Consegne dell'esercizio:
(A) Rispondi a queste domande sull'articolo su Giorgio Michetti:
(i) Chi dirigeva il corso di disegno della scuola?
(ii) In che giorno è nato Giorgio Michetti?
(iii) Che cosa ha confessato il Maestro ai ragazzi appena entrato?
(B) Riprendi l'articolo su Giorgio Michetti e proseguilo dopo la sua ultima frase.

Testo da leggere:
● ● ● ●
Giorgio Michetti incontra gli alunni della scuola elementare ‘Santa Dorotea’: un pomeriggio da ricordare fra disegni, colori e tanto humor

VIAREGGIO – (di Stefania Bernacchia) E’ stato un pomeriggio che difficilmente dimenticheranno quello trascorso ieri dagli alunni della scuola elementare ‘Santa Dorotea’ di Viareggio. Una giornata da trascorrere insieme per festeggiare la fine del corso di disegno, una delle attività extra-scolastiche organizzate dalla scuola, diretto con amore e dedizione dalla pittrice e insegnante Ilaria Petri. A conclusione delle dieci giornate di lavoro, ai ragazzi delle classi terza, quarta e quinta è stato fatto un regalo davvero indimenticabile: quello di poter incontrare e conoscere un artista con la ‘A’ maiuscola, simbolo indiscusso della città di Viareggio, un uomo dal fascino incredibile che il solo sentir parlare incanta e rapisce: il Maestro Giorgio Michetti.

L’artista viareggino, alla soglia dei 106 anni (è nato a Viareggio il 7 dicembre 1912), ha accettato con piacere l’invito a partecipare a questa giornata dedicata all’arte e al disegno, e con entusiasmo ha incontrato uno ad uno tutti gli aspiranti artisti, osservando con attenzione ed interesse i loro disegni.

Un lungo applauso lo ha accolto durante il suo ingresso nell’aula magna della scuola dove i ragazzi, incuriositi, lo guardavano senza proferire parola.

E’ stato il Maestro a rompere il ghiaccio, con il tipico humor che da sempre lo contraddistingue ‘Ragazzi, buongiorno! Chiedo scusa, devo confessarvi che non ho fatto i compiti per casa!’ Una risata generale ha improvvisamente illuminato la sala e in un attimo l’artista è diventato uno di loro.
● ● ● ●
Estratto dei dati:

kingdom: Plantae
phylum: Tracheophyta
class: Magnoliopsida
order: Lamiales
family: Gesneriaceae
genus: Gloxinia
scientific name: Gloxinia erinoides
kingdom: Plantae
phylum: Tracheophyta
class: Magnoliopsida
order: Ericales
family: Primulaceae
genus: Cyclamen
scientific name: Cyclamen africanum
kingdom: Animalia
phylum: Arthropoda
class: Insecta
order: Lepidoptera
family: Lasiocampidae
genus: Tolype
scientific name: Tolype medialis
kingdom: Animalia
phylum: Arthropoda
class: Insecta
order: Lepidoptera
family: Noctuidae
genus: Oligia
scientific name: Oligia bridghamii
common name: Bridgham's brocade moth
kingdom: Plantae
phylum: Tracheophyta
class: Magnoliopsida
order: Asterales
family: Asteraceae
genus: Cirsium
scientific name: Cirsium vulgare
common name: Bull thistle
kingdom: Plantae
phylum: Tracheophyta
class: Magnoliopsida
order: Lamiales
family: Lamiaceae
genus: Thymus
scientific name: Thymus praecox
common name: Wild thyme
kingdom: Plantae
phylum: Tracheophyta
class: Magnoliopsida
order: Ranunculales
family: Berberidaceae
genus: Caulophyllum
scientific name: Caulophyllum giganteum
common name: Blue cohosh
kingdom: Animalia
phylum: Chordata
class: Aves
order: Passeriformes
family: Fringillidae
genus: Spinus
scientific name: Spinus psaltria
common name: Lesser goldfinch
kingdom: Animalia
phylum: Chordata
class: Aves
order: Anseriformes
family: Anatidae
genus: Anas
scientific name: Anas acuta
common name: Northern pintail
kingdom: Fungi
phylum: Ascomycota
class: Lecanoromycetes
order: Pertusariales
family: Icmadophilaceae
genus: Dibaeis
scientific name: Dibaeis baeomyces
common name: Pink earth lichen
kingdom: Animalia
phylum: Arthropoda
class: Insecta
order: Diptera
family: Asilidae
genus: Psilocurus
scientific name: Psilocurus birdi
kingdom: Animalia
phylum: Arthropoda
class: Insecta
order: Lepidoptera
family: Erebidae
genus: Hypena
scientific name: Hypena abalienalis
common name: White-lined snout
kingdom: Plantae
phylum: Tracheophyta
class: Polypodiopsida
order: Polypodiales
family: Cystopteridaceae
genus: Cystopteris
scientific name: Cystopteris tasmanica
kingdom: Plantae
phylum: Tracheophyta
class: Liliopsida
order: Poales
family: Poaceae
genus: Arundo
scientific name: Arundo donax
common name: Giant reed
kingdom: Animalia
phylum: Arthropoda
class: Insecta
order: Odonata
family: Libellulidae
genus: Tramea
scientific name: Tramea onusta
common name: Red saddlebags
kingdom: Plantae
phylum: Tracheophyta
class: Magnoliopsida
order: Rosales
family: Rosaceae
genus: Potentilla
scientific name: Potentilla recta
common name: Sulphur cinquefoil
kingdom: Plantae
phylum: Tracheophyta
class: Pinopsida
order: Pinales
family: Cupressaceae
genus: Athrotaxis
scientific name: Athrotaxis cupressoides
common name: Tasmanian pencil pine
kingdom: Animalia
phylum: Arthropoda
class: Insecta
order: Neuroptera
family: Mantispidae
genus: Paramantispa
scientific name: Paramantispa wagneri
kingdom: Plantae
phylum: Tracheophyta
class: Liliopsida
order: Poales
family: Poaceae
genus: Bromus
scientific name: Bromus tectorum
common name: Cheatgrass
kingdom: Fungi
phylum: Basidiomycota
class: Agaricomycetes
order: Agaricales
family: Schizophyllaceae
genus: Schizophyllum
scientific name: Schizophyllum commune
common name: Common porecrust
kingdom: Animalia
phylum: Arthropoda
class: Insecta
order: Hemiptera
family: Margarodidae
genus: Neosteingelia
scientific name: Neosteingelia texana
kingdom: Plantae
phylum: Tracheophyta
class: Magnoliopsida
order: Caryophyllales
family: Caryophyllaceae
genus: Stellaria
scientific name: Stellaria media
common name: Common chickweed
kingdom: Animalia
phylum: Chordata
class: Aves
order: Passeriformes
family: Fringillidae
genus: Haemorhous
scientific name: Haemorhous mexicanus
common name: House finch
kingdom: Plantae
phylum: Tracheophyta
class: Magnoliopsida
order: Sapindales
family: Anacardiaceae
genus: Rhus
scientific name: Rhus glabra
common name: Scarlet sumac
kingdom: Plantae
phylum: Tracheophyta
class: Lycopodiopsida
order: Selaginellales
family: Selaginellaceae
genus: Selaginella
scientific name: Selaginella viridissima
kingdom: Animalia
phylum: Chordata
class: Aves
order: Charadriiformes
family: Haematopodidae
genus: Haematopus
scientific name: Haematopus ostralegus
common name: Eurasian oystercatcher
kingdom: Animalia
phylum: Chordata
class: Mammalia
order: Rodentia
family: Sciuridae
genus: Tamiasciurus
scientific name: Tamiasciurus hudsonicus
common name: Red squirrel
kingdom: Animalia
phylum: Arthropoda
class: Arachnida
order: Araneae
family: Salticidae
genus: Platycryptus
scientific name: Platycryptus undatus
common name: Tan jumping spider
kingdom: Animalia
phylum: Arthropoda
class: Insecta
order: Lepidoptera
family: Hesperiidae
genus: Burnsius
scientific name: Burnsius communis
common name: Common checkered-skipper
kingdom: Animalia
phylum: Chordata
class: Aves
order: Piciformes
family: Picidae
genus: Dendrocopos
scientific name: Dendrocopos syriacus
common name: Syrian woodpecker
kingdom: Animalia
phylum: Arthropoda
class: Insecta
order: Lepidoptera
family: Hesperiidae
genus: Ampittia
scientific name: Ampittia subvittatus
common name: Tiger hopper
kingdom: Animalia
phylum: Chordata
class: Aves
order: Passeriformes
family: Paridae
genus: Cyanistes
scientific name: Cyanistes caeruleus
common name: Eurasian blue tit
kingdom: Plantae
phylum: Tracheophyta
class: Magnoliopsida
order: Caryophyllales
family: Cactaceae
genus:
● ● ● ●
Risultati attesi:
(A)
(i) La pittrice e insegnante Ilaria Petri.
(ii) Il 7 dicembre 1912.
(iii) Di non aver fatto i compiti per casa.

(B)
Poi, pennarelli alla mano, ha incantato i ragazzi mostrando loro come realizzare alcune tipologie di figure: partite sempre da una forma geometrica e poi, da questa, fate uscire la figura che volete realizzare, spiega Michetti. Disegnare è un pò come raccontare una fiaba: inventate, create, improvvisate, non abbiate paura di sbagliare. Lasciate spazio alle vostre emozioni, tutto quello che produrrà la vostra fantasia andrà sempre bene. E’ difficile affrontare lo spazio bianco della carta, lo so, ma voi non dovete avere paura, osate sempre, e vedrete che ogni volta imparerete qualcosa di utile per le vostre opere future.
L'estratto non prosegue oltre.